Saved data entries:
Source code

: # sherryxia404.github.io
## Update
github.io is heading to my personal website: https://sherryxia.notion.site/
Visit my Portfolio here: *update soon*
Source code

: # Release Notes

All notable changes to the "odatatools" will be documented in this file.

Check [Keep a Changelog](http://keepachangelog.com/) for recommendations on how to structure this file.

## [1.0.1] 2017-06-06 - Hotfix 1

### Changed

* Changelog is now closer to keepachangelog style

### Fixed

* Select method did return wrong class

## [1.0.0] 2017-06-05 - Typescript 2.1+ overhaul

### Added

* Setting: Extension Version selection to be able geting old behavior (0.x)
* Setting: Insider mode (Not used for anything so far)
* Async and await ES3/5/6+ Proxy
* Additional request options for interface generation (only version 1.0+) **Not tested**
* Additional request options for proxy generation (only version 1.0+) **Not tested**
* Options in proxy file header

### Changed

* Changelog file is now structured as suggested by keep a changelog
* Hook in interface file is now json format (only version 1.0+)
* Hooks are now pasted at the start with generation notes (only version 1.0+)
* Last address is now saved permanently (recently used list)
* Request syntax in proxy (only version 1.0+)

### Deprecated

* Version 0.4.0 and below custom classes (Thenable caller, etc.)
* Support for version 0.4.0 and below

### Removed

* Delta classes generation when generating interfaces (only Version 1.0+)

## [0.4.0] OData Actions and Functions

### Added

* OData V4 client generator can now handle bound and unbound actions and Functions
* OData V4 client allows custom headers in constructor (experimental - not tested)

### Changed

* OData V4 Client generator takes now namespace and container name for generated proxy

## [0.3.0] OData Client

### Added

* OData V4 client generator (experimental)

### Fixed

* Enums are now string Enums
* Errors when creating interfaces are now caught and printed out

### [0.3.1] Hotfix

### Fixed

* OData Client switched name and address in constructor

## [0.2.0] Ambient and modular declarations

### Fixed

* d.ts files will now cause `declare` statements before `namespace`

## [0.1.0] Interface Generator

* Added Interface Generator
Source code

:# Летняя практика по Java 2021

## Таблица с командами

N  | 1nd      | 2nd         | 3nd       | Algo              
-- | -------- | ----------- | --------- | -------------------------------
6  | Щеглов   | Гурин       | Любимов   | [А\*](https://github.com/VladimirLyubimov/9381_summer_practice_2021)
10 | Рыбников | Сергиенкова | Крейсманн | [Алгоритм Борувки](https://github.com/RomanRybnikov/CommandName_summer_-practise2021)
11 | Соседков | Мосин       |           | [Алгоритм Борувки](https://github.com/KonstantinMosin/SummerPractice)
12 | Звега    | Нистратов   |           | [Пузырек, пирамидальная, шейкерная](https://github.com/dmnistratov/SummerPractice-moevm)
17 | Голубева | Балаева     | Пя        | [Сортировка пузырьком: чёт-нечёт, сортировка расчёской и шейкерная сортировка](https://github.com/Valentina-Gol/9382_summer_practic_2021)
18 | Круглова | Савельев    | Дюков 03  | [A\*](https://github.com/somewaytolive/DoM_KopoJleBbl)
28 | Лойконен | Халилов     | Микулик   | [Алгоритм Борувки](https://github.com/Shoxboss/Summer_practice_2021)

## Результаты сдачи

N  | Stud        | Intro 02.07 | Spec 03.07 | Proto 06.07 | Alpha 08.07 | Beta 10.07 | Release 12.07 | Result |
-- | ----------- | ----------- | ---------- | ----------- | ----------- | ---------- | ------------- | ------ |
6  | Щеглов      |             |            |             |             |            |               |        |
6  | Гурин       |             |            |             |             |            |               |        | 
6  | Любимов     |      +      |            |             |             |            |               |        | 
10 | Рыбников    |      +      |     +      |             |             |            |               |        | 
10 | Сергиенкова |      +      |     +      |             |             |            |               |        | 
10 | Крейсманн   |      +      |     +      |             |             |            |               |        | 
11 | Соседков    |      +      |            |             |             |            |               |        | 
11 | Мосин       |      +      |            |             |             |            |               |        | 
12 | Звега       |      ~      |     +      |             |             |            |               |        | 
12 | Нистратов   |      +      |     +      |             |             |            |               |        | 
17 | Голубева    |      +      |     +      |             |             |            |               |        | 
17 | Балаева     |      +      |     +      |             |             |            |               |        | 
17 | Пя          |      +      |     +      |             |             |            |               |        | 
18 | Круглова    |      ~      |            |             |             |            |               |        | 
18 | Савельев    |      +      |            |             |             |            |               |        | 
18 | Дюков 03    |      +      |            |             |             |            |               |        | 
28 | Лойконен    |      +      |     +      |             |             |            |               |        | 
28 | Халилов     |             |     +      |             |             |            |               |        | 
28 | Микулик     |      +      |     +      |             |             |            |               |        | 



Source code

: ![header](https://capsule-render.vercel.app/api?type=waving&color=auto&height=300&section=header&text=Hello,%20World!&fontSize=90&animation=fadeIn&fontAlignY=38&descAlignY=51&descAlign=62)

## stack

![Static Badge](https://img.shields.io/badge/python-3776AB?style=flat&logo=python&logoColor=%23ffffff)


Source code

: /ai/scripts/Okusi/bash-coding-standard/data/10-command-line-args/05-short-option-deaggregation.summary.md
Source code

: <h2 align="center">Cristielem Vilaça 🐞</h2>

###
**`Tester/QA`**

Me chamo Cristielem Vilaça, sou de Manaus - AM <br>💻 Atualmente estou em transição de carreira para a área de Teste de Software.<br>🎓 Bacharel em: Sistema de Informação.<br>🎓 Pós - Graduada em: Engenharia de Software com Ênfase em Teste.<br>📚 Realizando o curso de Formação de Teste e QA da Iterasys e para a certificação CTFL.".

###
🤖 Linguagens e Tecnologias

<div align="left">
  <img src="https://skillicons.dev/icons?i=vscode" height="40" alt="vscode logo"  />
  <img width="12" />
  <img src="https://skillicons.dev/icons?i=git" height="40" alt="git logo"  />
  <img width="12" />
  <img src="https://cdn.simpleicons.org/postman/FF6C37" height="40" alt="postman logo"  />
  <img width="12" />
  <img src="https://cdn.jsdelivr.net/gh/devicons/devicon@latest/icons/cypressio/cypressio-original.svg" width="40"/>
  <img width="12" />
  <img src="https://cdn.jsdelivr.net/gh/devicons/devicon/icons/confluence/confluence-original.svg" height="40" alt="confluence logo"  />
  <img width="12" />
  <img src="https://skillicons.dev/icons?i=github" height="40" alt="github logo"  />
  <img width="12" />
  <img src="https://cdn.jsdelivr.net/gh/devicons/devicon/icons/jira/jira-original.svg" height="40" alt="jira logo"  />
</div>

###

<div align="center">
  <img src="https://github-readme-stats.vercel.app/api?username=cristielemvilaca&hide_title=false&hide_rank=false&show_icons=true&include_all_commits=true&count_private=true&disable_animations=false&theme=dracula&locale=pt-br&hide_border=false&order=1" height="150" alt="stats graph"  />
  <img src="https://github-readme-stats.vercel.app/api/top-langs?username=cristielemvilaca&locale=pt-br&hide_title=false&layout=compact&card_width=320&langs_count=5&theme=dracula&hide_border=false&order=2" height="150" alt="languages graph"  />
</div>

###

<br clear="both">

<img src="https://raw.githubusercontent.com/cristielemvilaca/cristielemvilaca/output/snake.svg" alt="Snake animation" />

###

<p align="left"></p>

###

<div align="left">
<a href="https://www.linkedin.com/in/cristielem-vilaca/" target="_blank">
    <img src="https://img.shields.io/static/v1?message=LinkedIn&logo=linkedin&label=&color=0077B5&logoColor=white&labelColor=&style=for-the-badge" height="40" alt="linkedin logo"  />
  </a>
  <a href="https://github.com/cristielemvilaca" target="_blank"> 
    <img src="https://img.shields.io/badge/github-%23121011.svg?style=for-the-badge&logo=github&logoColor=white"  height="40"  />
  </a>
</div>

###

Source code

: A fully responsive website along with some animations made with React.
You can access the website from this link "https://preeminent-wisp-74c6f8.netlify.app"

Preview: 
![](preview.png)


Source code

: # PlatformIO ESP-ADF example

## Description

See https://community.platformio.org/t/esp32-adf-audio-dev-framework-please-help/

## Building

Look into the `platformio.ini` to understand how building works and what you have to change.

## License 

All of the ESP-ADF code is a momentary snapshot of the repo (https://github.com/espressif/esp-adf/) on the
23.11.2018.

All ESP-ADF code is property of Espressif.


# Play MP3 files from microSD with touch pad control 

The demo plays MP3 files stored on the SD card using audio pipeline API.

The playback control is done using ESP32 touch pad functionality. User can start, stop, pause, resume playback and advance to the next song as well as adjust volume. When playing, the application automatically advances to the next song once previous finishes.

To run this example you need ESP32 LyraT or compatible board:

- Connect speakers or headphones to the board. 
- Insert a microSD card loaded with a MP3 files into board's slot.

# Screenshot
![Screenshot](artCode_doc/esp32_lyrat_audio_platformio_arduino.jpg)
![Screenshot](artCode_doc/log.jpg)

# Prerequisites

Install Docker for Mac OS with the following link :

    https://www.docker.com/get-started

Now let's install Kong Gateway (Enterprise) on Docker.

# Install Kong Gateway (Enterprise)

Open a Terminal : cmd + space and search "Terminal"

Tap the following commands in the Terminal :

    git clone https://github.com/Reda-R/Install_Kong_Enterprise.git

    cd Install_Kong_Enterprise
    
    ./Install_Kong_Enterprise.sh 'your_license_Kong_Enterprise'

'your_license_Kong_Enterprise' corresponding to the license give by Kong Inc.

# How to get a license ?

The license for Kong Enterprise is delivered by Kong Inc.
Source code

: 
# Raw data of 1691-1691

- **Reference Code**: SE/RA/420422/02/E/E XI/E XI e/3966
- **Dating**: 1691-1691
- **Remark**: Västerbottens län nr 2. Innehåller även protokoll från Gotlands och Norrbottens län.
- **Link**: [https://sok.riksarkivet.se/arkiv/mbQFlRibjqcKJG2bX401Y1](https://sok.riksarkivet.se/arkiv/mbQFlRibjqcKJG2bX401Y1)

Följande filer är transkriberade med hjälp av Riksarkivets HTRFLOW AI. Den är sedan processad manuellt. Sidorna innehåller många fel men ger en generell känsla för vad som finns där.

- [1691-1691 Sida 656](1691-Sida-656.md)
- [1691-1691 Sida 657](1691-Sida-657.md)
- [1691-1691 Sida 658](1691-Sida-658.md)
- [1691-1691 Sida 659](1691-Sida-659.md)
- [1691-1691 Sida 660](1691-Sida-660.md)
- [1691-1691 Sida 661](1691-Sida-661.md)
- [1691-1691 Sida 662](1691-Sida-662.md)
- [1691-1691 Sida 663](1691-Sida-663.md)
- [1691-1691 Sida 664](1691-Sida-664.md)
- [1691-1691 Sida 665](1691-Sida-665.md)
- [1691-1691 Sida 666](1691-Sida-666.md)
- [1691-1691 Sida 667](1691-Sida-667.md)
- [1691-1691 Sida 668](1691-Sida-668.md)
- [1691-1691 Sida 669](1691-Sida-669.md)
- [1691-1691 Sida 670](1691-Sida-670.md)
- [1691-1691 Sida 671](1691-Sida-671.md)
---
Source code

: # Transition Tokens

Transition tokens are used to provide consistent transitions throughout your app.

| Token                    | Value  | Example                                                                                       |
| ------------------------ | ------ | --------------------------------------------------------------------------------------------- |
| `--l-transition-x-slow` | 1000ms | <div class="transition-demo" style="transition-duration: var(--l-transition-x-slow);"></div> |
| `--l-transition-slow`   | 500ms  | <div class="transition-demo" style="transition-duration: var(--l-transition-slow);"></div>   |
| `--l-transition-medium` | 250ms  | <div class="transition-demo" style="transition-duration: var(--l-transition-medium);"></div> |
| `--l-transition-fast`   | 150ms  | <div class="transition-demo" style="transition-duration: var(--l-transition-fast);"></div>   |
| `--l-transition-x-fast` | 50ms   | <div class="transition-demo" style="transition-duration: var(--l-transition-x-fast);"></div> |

### Your assignment
Please turn the lines in the rows above, beginning at the line that contains "# Play MP3 files" and stopping after the line that contains "The demo plays", into a Markdown table with a Number column and a Line column, leaving out blank lines.

### Exercise output
| Number | Line |
|---|---|
| 1 | # Play MP3 files from microSD with touch pad control  |
| 2 | The demo plays MP3 files stored on the SD card using audio pipeline API. |